Short task: Please carry on writing the blog post about the band searching for its audience, picking up right after its final sentence.

Saturday, January 31, 2009

Themes and schemes

Cinder Bridge music fits comfortably within a certain genre, which radio stations have saddled with the unfortunate name "adult album alternative." Think Sheryl Crow, Jack Johnson, Badly Drawn Boy, Death Cab for Cutie, the Dave Matthews band ... basically pop with intelligence. If you like those guys, you have a shot at liking us.

But we're still having trouble finding our audience. I touched on part of the reason in my last post. If our potential fans tend to like the kind of music described above, they can find it on the radio. They don't need to scour the Internet for bands like us.

Here's the other problem: People who groove on adult album alternative don't form a distinct subculture. (If they did, AAA would have a less dorky name.) There's no one place you can go to find them, either online or in real life. They listen to the same radio stations, but since we're not on the radio, that doesn't help us.

I hadn't given this problem much thought of late, largely because I've been buried in work. So I suppose it's fitting that an idea finally came to me through a work project -- designing a self-help book for people facing momentous life change.

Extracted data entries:
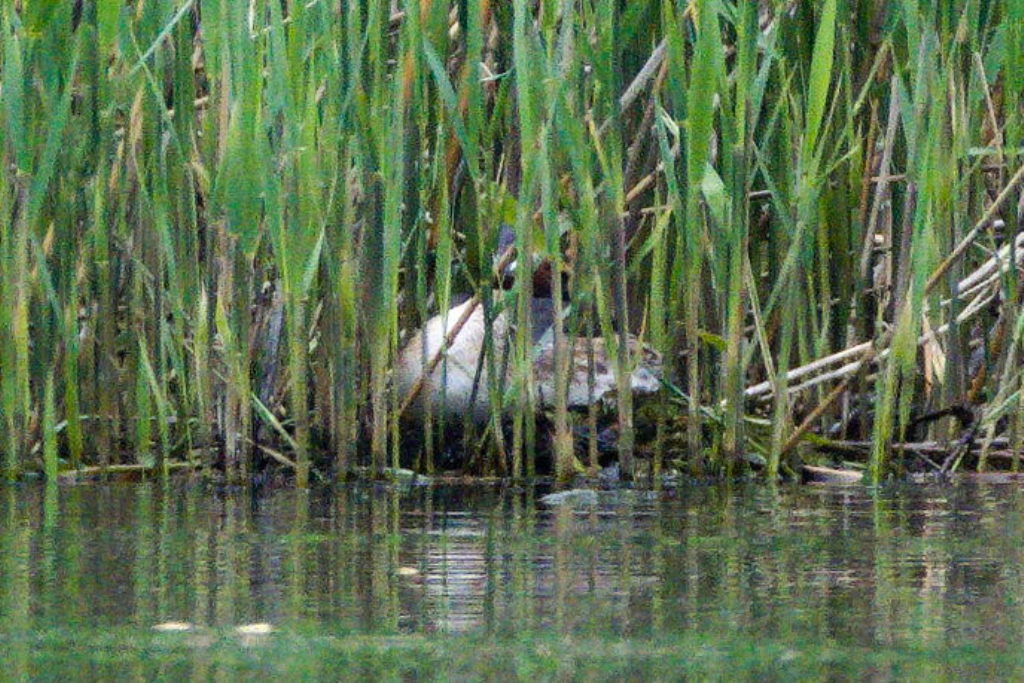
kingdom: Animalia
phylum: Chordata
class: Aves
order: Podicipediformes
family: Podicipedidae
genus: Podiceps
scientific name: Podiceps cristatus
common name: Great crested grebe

--

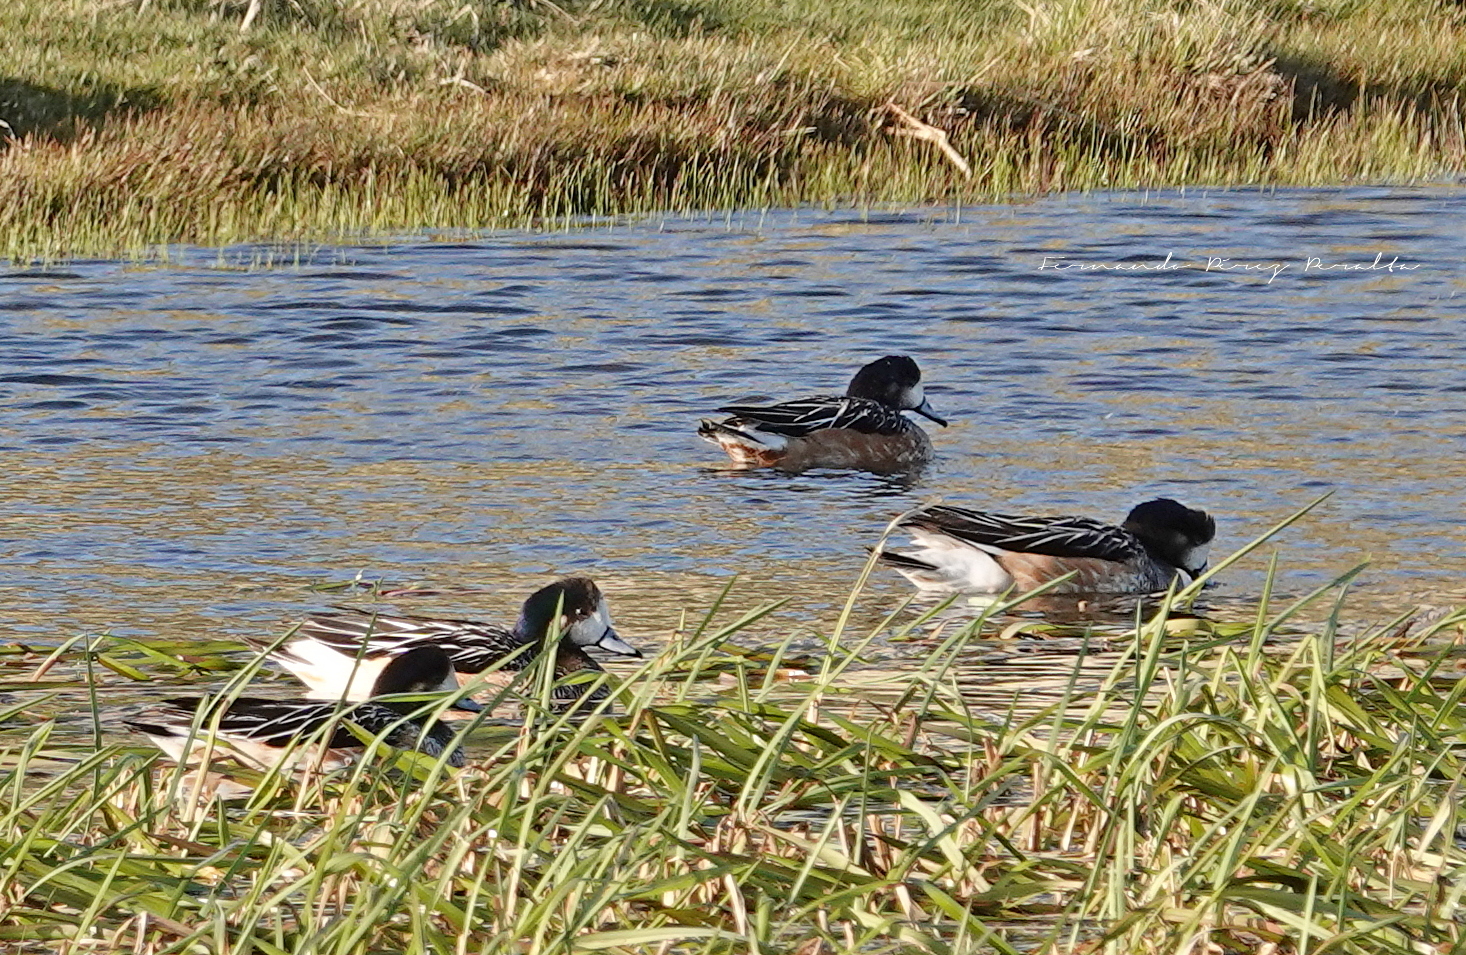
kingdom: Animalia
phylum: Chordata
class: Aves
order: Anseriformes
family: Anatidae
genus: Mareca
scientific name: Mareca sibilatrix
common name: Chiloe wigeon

Output of the exercise:
Some backstory: I spent the better part of my twenties in graduate school, where I alternated between wondering if this was really what I wanted to do with my life and trying not to think about it. Though I extracted myself from school before I stumbled into songwriting, the issues I'd struggled with inspired a lot of my songs. Much of my earlier work centers on dealing with change and facing some kind of major life decision or another. As I kept writing, I got it into my head that I wanted to make an album in which this choices-at-the-crossroads theme ran through the entire thing.

A few years later, through an incredible combination of luck and goodwill, the album that had only existed in my head went into preproduction. Our producer had reservations about basing our choice of tracks on a theme. He thought it might be too limiting. But like I said, there were a LOT of these songs to choose from, so we managed to pull it off.

I always hoped that people who'd gone through the same kinds of things I had would listen to our album and love it. Sadly, I had no idea how to find them.

And I still don't know. But it occurred to me that if my self-help author can focus on life change and build a successful practice that way, they're definitely out there. And maybe our music will help them feel like they're not alone.

So I've done one thing. I've changed our album description on CD Baby.

It reads a little too much like a book blurb for my comfort -- not surprising since I write a bunch of those for the day job. Still, it's a start. Maybe we don't know where our audience is, but hopefully this will strike a chord with them if they find us.

Whaddaya think? Might this intrigue potential fans? Or will it make them point and laugh?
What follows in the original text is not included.